The clashing steel stopped.

And then my fists connected with bare skin, and I realized I’d punched through the sparring pads—no, burned through them, and—

And I stopped, too.

The wrappings around my hands were now mere smudges of soot. Cassian’s upraised palms remained before me—ready to take the blow, if I needed to make it. “I’m all right,” he said quietly. Gently.

And maybe I was exhausted and broken, but I breathed, “I killed them.”

I hadn’t said the words aloud since it had happened.

Cassian’s lips tightened. “I know.” Not condemnation, not praise. But grim understanding.

My hands slackened as another shuddering sob worked its way through me. “It should have been me.”

And there it was.

Standing there under the cloudless sky, the winter sun beating on my head, nothing around me save for rock, no shadows in which to hide, nothing to cling to … There it was.

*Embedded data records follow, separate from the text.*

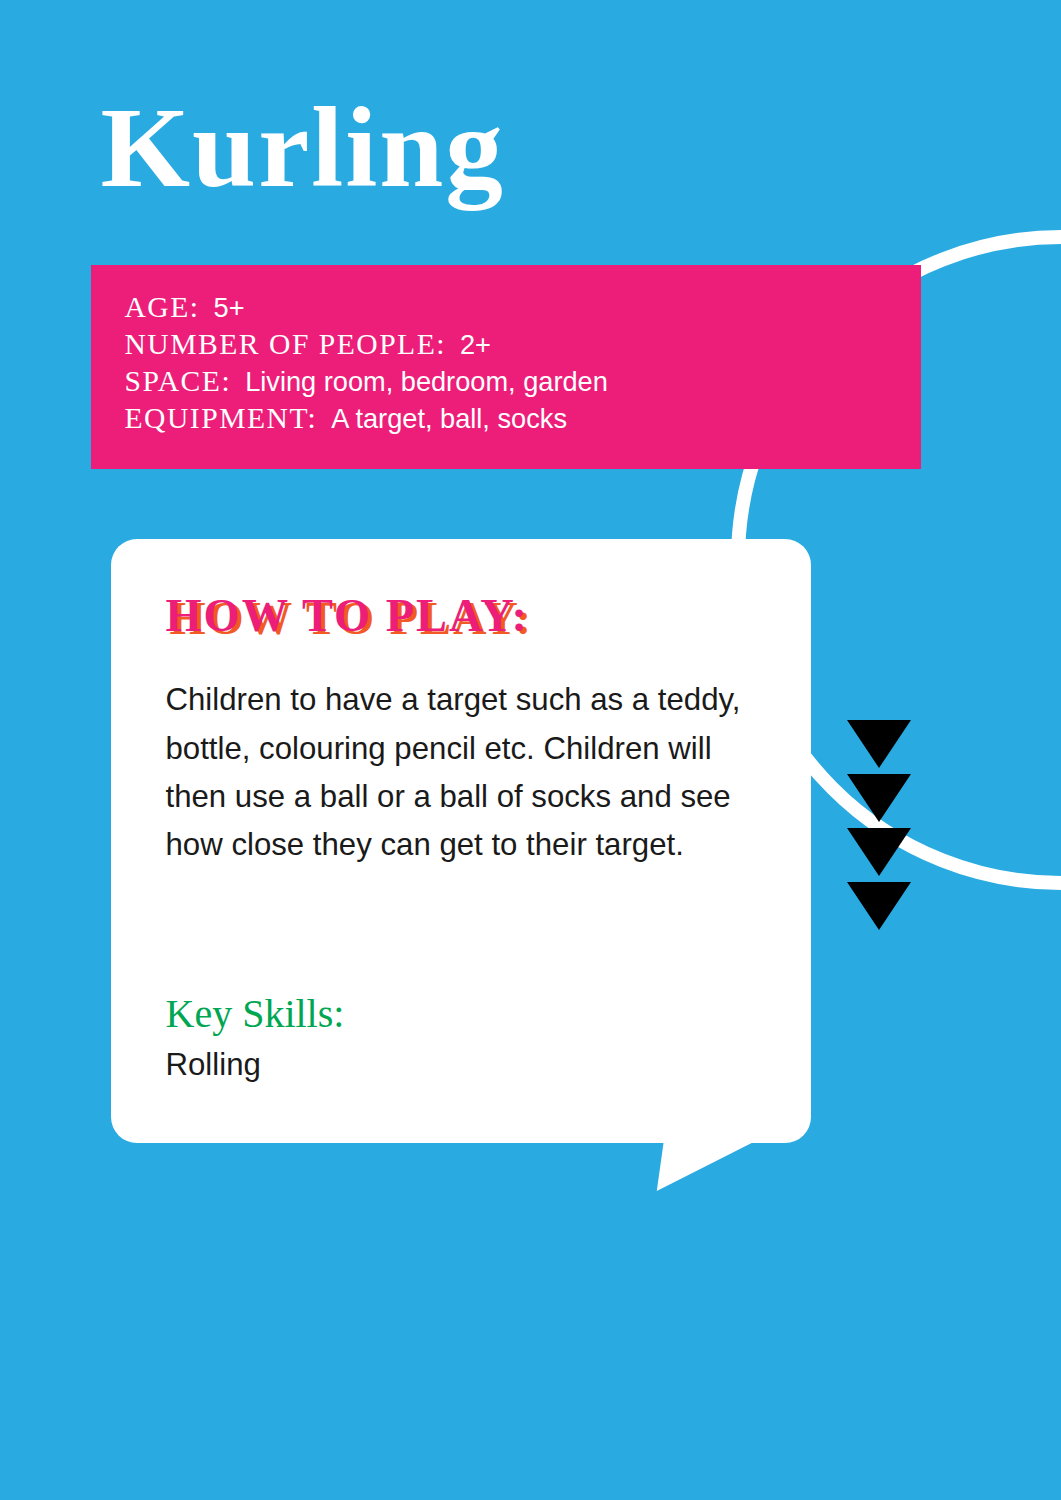Kurling
Age:
5+
Number of people:
2+
Space:
Living room, bedroom, garden
Equipment:
A target, ball, socks
How to play:
Children to have a target such as a teddy, bottle, colouring pencil etc. Children will then use a ball or a ball of socks and see how close they can get to their target.
Key Skills:
Rolling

Then darkness swept in, soothing, gentle darkness—no, shade—and a sweat-slick male body halted before me. Gentle fingers lifted my chin until I looked up … at Rhysand’s face.

His wings had wrapped around us, cocooned us, the sunlight casting the membrane in gold and red. Beyond us, outside, in another world, maybe, the sounds of steel on steel—Cassian and Azriel sparring—began.

“You will feel that way every day for the rest of your life,” Rhysand said. This close, I could smell the sweat on him, the sea-and-citrus scent beneath it. His eyes were soft. I tried to look away, but he held my chin firm. “And I know this because I have felt that way every day since my mother and sister were slaughtered and I had to bury them myself, and even retribution didn’t fix it.” He wiped away the tears on one cheek, then another. “You can either let it wreck you, let it get you killed like it nearly did with the Weaver, or you can learn to live with it.”